* Source document
• • • •

# Natural Danish Oil or Teak Oil - Walnut/Ash Lane Acclaim



## Narchibald (Mar 12, 2018)

I am restoring a vintage lane Acclaim coffee table and need some help with proper finish. I want a strong contrast between the Walnut and Ash. I saw a beautiful piece online and the seller told me he used teak oil. I was also considering natural Danish Oil. Any thoughts or suggestions. Here is the table after sanding.


----------



## Kazooman (Jan 20, 2013)

Don't use Photobucket. NO one will see the mage unless they pay a ransom. Just embed the image in your post by clicking the "img" button at the top of the box you type in and then select the image from where it is stored on your computer.


----------



## CL810 (Mar 21, 2010)

Narchibald, I've used Watco's Danish Oil Natural for my Walnut projects and have been very happy with the results. The natural will give you lots of contrast but the also have a walnut and dark walnut DO.

I would also test on the underneath side before I put anything on the top.

• • • •

* Source material

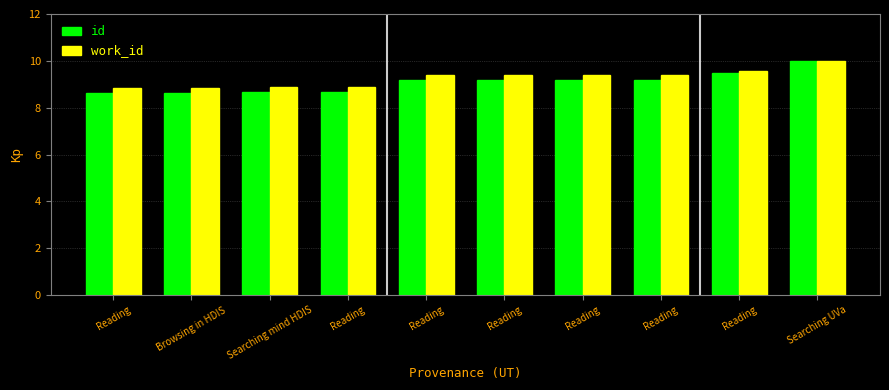

Which label corresponds to the smallest value in the chart?

Reading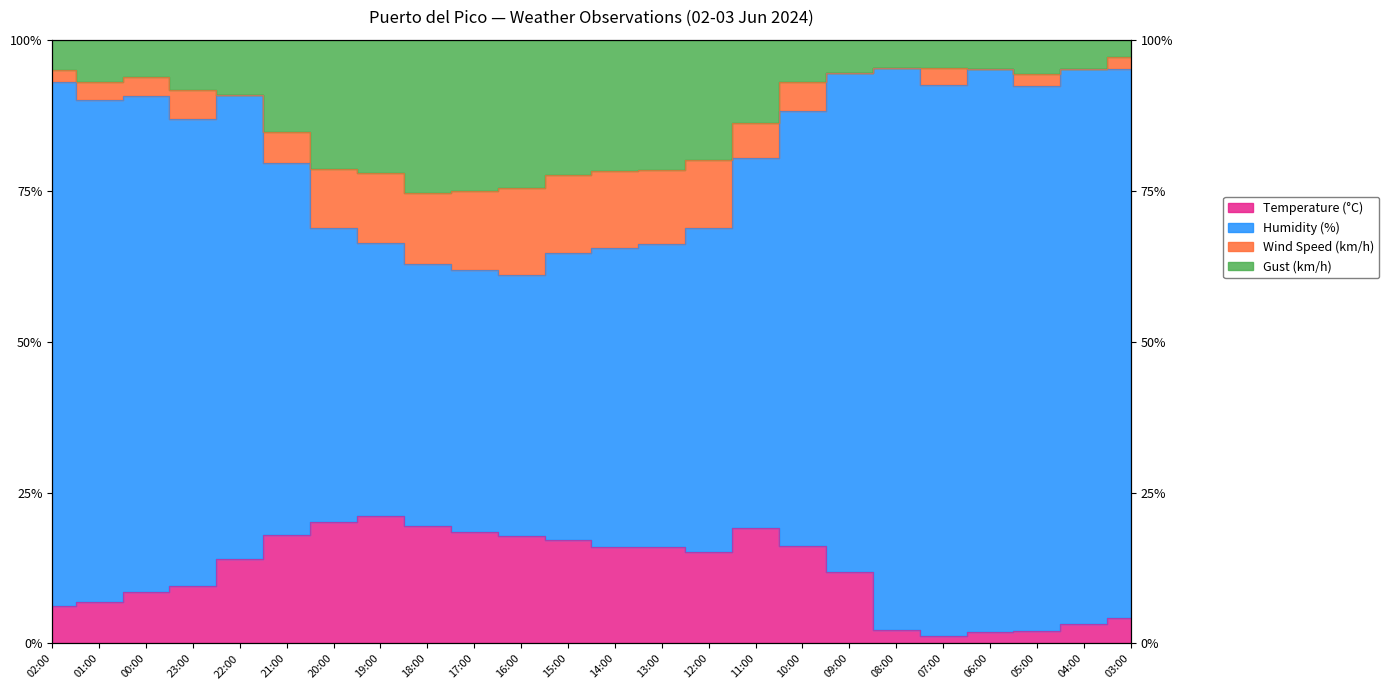

What is the difference between the second highest and minimum values in the Humidity (%) series?

18.9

• • • •

* Instructions to follow
Please reproduce the stretch of the coffee table finishing thread from "# Natural Danish" through "table after sanding.", keeping every word the same.

* Task output
# Natural Danish Oil or Teak Oil - Walnut/Ash Lane Acclaim



## Narchibald (Mar 12, 2018)

I am restoring a vintage lane Acclaim coffee table and need some help with proper finish. I want a strong contrast between the Walnut and Ash. I saw a beautiful piece online and the seller told me he used teak oil. I was also considering natural Danish Oil. Any thoughts or suggestions. Here is the table after sanding.